“The Farewell,” a dramatic comedy by director Lulu Wang, opens the Atlanta Film Festival Friday, April 5, with a premise that some Americans might find preposterous.
When a Chinese matriarch is stricken with cancer, her family decides to keep the terminal diagnosis a secret from her.
Instead they hastily arrange a wedding of a young family member so that the extended clan -- including the Chinese-American émigrés -- can gather for a reunion.
Their struggles to keep the secret from Nai Nai -- especially the struggles of American granddaughter Billi (rapper-turned-actor Awkwafina in her first dramatic turn) -- are played for both laughs and poignance.
But that couldn’t really happen could it? You wouldn’t keep a terminal diagnosis a secret from an aging grandmother right? (As Nai Nai’s son points out, “In America this would be illegal.”)
Actually, it does happen. Wang, 36, speaks from experience, since such a diagnosis was kept from her own Nai Nai.
The young filmmaker’s second feature was a hit at the Sundance Film Festival earlier this year, which is why the curators of the Atlanta Film Festival were thrilled to have both Wang and her movie serve as the opening act in Atlanta.
Both Wang and Awkwafina are to attend Friday night’s ceremonies at the Plaza Theatre in the Poncey Highland neighborhood. Earlier Friday Wang met with the AJC for coffee and a few questions.
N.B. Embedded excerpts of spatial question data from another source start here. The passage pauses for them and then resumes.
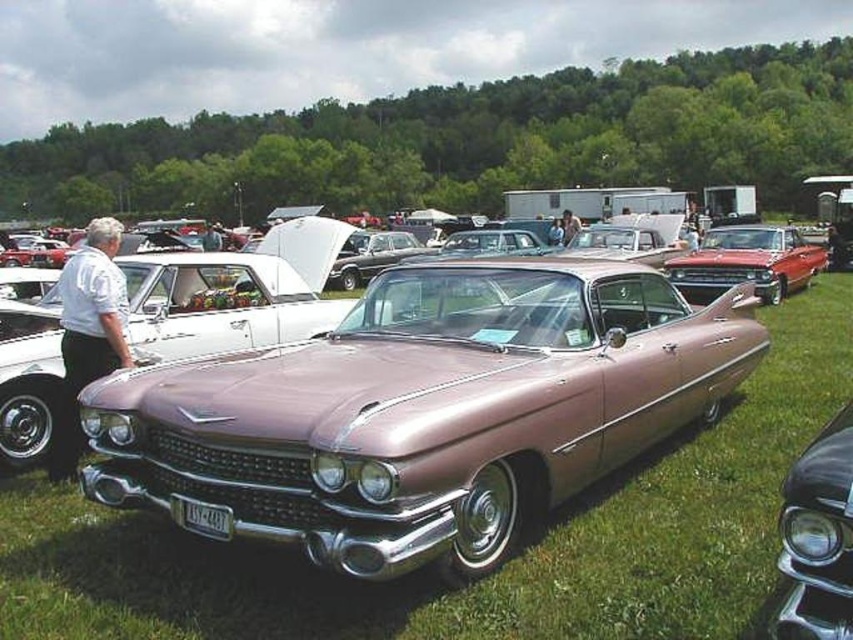
Question: Which point is closer to the camera taking this photo?

Choices:
 (A) (817, 244)
 (B) (468, 490)
 (C) (813, 460)
 (D) (73, 372)

Answer: (C)

Question: Is white shirt at left below shiny red car at center?

Choices:
 (A) yes
 (B) no

Answer: (A)

Question: Which of these objects is positioned closest to the glossy black headlight at lower right?

Choices:
 (A) shiny red car at center
 (B) metallic purple car at center
 (C) white shirt at left

Answer: (B)

Question: Which of the following is the closest to the observer?

Choices:
 (A) shiny red car at center
 (B) metallic purple car at center
 (C) glossy black headlight at lower right

Answer: (C)

Question: Is glossy black headlight at lower right behind white shirt at left?

Choices:
 (A) no
 (B) yes

Answer: (A)

Question: Is glossy black headlight at lower right behind white shirt at left?

Choices:
 (A) yes
 (B) no

Answer: (B)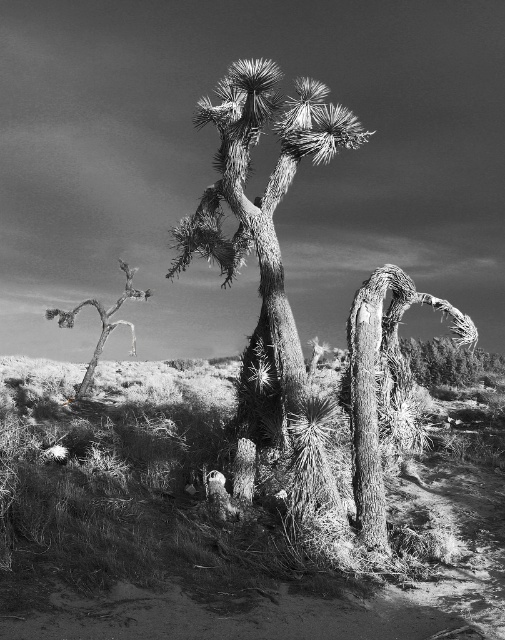
Does point (229, 196) come in front of point (92, 304)?

Yes, it is.

Is rough bark joshua tree at center shorter than scraggly white tree at left?

No, rough bark joshua tree at center is not shorter than scraggly white tree at left.

Is point (277, 74) more distant than point (94, 364)?

No, (277, 74) is closer to viewer.

Identify the location of rough bark joshua tree at center. (262, 221).

Does rough textured tree at center have a smaller size compared to scraggly white tree at left?

Correct, rough textured tree at center occupies less space than scraggly white tree at left.

From the picture: Is rough textured tree at center behind scraggly white tree at left?

No, rough textured tree at center is closer to the viewer.

Measure the distance between point (356, 440) and camera.

7.95 meters

You are a GUI agent. You are given a task and a screenshot of the screen. Output one action in this format:
    pyautogui.click(x=<x>, y=<y>)
    Task: Click on the rough textured tree at center
    The height and width of the screenshot is (640, 505).
    Given the screenshot: What is the action you would take?
    pyautogui.click(x=383, y=387)

In the scene shown: Measure the distance between rough bark joshua tree at center and camera.

8.12 meters

Can you confirm if rough bark joshua tree at center is positioned to the right of rough textured tree at center?

No, rough bark joshua tree at center is not to the right of rough textured tree at center.

Image resolution: width=505 pixels, height=640 pixels. I want to click on rough bark joshua tree at center, so click(x=262, y=221).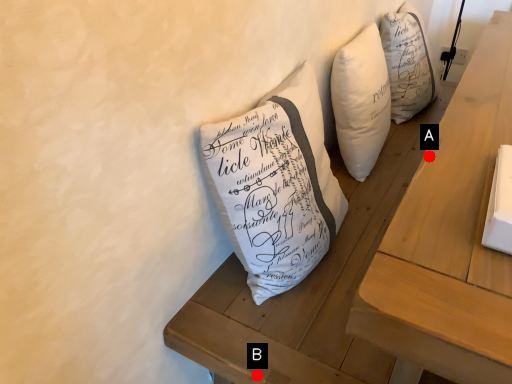
Question: Two points are circled on the image, labeled by A and B beside each circle. Which point is farther from the camera taking this photo?

Choices:
 (A) A is further
 (B) B is further

Answer: (B)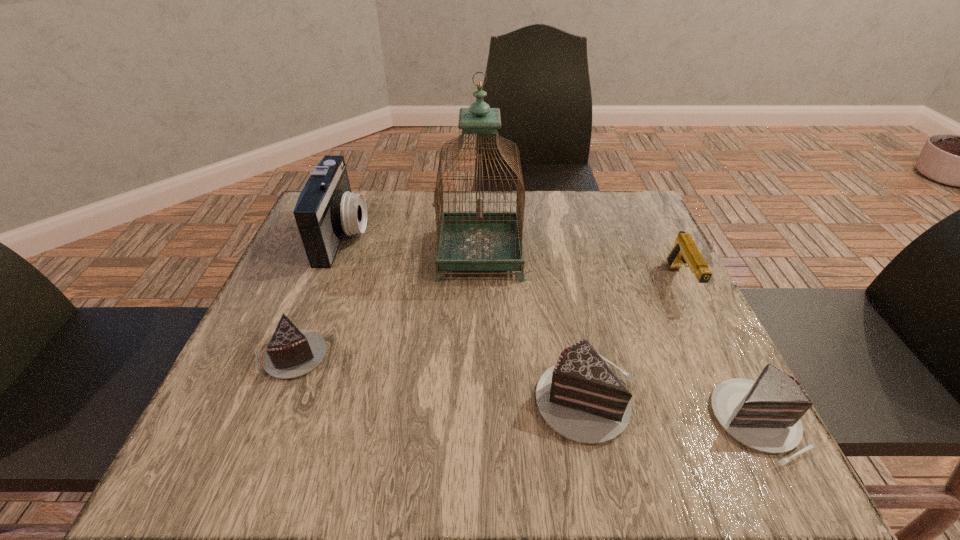
Identify the location of blank space that satisfies the following two spatial constraints: 1. at the barrel of the pistol; 2. on the left side of the rightmost chocolate cake. (749, 422).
Her film opens with the note: “Based on an actual lie.”
That actual lie was revealed in a 2016 episode of “This American Life,” a radio appearance that eventually led to the opportunity to make the movie.
Wang said the mind is powerful, and the benefit of the lie can be powerful too. But how would Wang feel if she were the Nai Nai being kept in the dark? “I think, too, I would want to know, but I also avoid going to the doctors,” she laughs. “Because I don’t want to know.”
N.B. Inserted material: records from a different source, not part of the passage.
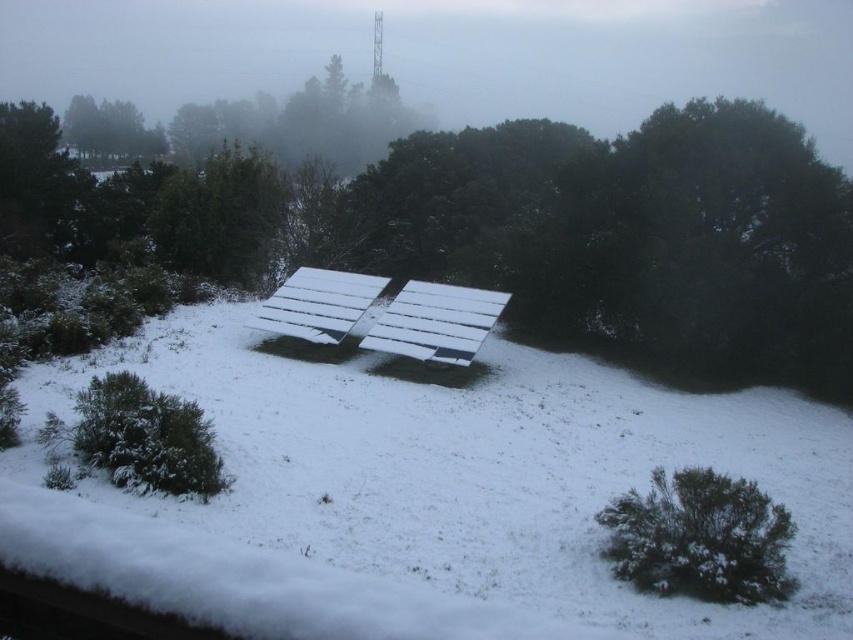
Question: Does white wooden bench at center have a greater width compared to green matte tree at upper left?

Choices:
 (A) no
 (B) yes

Answer: (A)

Question: Does white matte solar panel at center have a lesser width compared to green bush at lower right?

Choices:
 (A) no
 (B) yes

Answer: (A)

Question: Based on their relative distances, which object is nearer to the white plastic bench at center?

Choices:
 (A) white wooden bench at center
 (B) white matte solar panel at center
 (C) green matte tree at upper left
 (D) green bush at lower right

Answer: (A)

Question: Which point is closer to the camera?

Choices:
 (A) white plastic bench at center
 (B) white matte solar panel at center
 (C) white wooden bench at center
 (D) green bush at lower right

Answer: (B)

Question: Which object appears closest to the camera in this image?

Choices:
 (A) green bush at lower right
 (B) white matte solar panel at center
 (C) green matte tree at upper left
 (D) white wooden bench at center

Answer: (B)

Question: Can you confirm if white matte solar panel at center is positioned below white plastic bench at center?

Choices:
 (A) no
 (B) yes

Answer: (B)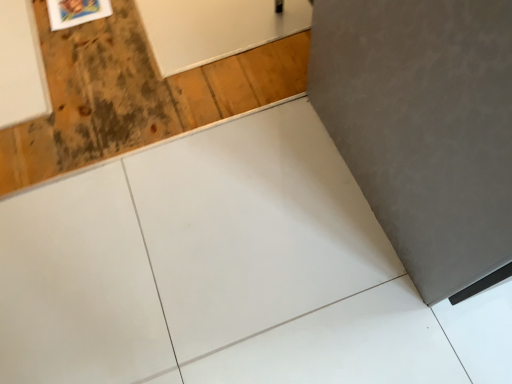
Question: Based on their positions, is wooden plywood at upper left located to the left or right of wooden frame at upper left?

Choices:
 (A) right
 (B) left

Answer: (A)

Question: Is wooden plywood at upper left inside the boundaries of wooden frame at upper left, or outside?

Choices:
 (A) outside
 (B) inside

Answer: (A)

Question: Considering the positions of point (89, 46) and point (69, 0), is point (89, 46) closer or farther from the camera than point (69, 0)?

Choices:
 (A) farther
 (B) closer

Answer: (B)

Question: Is wooden frame at upper left spatially inside wooden plywood at upper left, or outside of it?

Choices:
 (A) inside
 (B) outside

Answer: (A)

Question: Would you say wooden frame at upper left is to the left or to the right of wooden plywood at upper left in the picture?

Choices:
 (A) left
 (B) right

Answer: (A)

Question: Is point (52, 11) positioned closer to the camera than point (135, 41)?

Choices:
 (A) closer
 (B) farther

Answer: (B)

Question: Considering their positions, is wooden frame at upper left located in front of or behind wooden plywood at upper left?

Choices:
 (A) front
 (B) behind

Answer: (B)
Like her protagonist Billi, she was urged not to travel to China to attend the reunion, because she was too likely to show her emotions -- a result of being “too American.”
But she had to go. First of all, because, though they saw each other rarely, she and Nai Nai were like two peas in a pod.
“People would say, ‘You take after her. You gotta be careful because she started gaining weight after she was 40.’” (The very diminutive director appears to be safe from that fate.)
Wang’s family moved from China to the U.S. when she was six years old, but she stayed in touch with Nai Nai through phone calls and visits.
She also maintained her command of Mandarin, and during shooting on location in China she directed the action in both English and Chinese.
Does the success of “Crazy Rich Asians” and “The Farewell” mean that we’re in a renaissance of Asian-American cinema?
“I hope so,” says Wang brightly. “I certainly hope that it’s a movement. But also I hope that it isn’t (only) Asian-American film. I hope that it’s a movement that’s just about embracing films that represent what America actually looks like . . . Let’s just tell stories of Americans. And we all look different. And we all have different backgrounds, and let’s make sure all those perspectives are represented.”